Ich komme hier nicht raus
Zeit aufzustehen. Zeit sich unter die eiskalte Dusche zu stellen und einen weiteren Tag zu schuften.
Ich beobachte meinen mageren Leib im Spiegel und ziehe meinen Anzug an. Das Tattoo auf meinem Arm lächelt mich schmerzend an. Meine Rippen ragen durch meine Haut.
Bei der Arbeit schaut man mir über die Schulter. Ich zittere in Furcht, betend, dass mir kein Fehler unterläuft. Hier sind sie streng. Ein Fehler und man ist weg.
Eigentlich wollte ich Zahnarzt werden. Das Schicksal hatte anderes für mich vor. „Alles hat ein Ende. Irgendwann ist diese Qual auch vorbei“, sagte man mir.

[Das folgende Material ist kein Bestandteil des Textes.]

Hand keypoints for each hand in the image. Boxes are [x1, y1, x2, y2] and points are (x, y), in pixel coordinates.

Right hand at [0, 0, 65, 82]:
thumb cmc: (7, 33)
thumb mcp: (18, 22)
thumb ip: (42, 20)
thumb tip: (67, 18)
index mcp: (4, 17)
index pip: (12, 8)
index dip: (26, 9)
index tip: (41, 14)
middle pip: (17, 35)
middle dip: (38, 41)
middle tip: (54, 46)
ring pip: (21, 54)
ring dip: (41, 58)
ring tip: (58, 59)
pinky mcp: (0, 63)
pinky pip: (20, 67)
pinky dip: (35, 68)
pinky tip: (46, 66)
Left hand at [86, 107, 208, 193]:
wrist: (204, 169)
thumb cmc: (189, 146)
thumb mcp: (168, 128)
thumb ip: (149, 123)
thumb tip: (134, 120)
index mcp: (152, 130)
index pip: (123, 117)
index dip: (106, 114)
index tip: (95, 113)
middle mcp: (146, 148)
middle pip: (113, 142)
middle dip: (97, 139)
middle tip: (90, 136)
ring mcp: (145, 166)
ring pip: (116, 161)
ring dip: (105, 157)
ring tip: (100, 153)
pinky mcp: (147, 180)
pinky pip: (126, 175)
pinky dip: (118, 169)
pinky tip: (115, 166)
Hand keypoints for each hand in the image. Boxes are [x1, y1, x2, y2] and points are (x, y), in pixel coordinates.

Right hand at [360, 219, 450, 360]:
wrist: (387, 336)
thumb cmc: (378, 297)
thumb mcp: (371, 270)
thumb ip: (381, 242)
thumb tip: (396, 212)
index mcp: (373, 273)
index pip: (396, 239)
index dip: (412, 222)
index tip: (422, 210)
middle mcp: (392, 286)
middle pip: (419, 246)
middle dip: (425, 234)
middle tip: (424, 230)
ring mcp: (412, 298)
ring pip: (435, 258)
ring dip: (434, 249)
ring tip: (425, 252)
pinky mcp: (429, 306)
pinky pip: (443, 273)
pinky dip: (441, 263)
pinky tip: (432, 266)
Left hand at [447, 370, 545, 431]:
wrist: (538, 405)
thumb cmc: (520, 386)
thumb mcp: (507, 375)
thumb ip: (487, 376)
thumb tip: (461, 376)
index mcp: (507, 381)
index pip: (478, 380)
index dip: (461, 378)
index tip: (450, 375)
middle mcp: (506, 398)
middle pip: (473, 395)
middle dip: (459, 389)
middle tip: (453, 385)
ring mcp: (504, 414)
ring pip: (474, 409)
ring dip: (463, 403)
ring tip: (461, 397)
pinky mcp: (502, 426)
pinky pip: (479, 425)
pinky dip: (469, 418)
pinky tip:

Alles hat ein Ende. Das ich nicht lache. Alles Gute hat ein Ende. Alles Schlechte bleibt in Ewigkeit. Mein Schmerz, meine Trauer, mein Ächzen und Jaulen. Selbst wenn ich längst weg bin, werden sie ewig weiterhallen.
Ich sehe die schwarzen Wolken und erstarre. Sie verfolgen mich seitdem mein Unglück angefangen hat. Eigentlich weiß ich nicht mehr, wann es angefangen hat. Das ist meine Realität.
Ich fühle mich unwohl. Ich fühle mich unterdrückt. Und irgendwie komme ich hier nicht raus. Aus dieser Kleidung, die ich nicht ausgesucht habe, aus dieser Arbeit, die ich nicht machen will, aus diesem Bett, in dem ich nicht schlafen kann. Aus diesem Leben, das ich nicht leben will.
Mein Vorgesetzter ermahnt mich. Ich wache aus meinen Tagträumen auf. Ein Schweißtropfen rinnt mir die Stirn hinunter. Ich arbeite mit der gewohnten Schwäche, sowohl physisch als auch mental, weiter. Ich komme hier nicht raus.
Dann ertönt ein Pfiff. Ich weiß, wie es jetzt weitergeht, so auch meine Kollegen. Jeder erhebt sich und ordnet sich ein. Wie ein Marsch gestreifter Gänse zum Schlachthaus, wie eine lustlose Conga, gehen wir los.
Wir enden in einer luftdichten Kammer. Ich warte auf das warme Gefühl. Dieses warme Gefühl, das ich nicht kenne, aber mir exakt vorstellen kann. Ich schließe meine Augen und lege meine Hand auf den Stern an meiner linken Brust.
Hier werde ich selbst zu dieser schwarzen Wolke, die mich verfolgt. Ab jetzt schwebe ich ohne Orientierung, Ziel und Zweck durch die Unendlichkeit.